L'histoire de Big Sur met en scène Scott Pulver, un écrivain en pleine réflexion sur sa créativité (tiens donc...). Lui qui, jadis, pondait du roman d'horreur un peu cheap à un rythme effréné se retrouve en panne d'écriture, lassé de cette facilité. Alors que son éditeur actuel se fait défenestrer presque sous ses yeux, il entame un périple jusqu'en Californie, poursuivi par des malfrats, pour apporter à une vieille connaissance devenue éditeur son prochain chef-d'œuvre, écrit sur la route.

-Je sais bien que tu as aimé The Shadowman ou Hellhound, Nick, et si c'est pas rien, c'est quand même pas grand-chose. J'écris de l'horreur au kilomètre sous pseudonyme. -Et moi je dépose du bitume sur les routes depuis mon camion. Dans les deux cas, ce qu'on fait est important pour des gens.

L'histoire prête à sourire, le rythme est follement distrayant, les références à l'horreur et à la littérature de gare sont jouissives. Il y a cependant dans Big Sur une dimension réflexive qui va bien au-delà du divertissement. Variation sur des thèmes chers à l'auteur (le rôle réel ou supposé de l'imagination, la culture populaire...), le texte porte également une sincérité, une luminosité qui rappelle celle des paysages californiens.

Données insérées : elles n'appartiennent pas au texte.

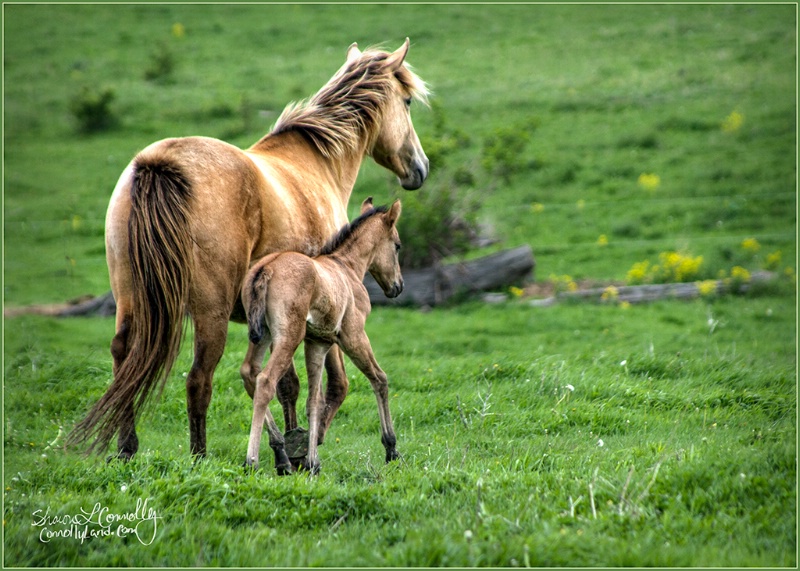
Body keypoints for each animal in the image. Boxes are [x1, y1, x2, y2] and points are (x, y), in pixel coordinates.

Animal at [241, 199, 404, 476]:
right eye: (397, 245)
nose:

Je me suis rapidement attachée à ce personnage complètement perdu, guidé par sa muse et soumis à moult péripéties aussi fantastiques qu'incompréhensives. Sa quête de sincérité, son envie de se retrouver sont particulièrement touchantes, et je l'ai accompagné avec grand plaisir sur ces routes mal fréquentées.

C'est avec mélancolie que je l'ai laissé à la fin de ce livre décidément trop court.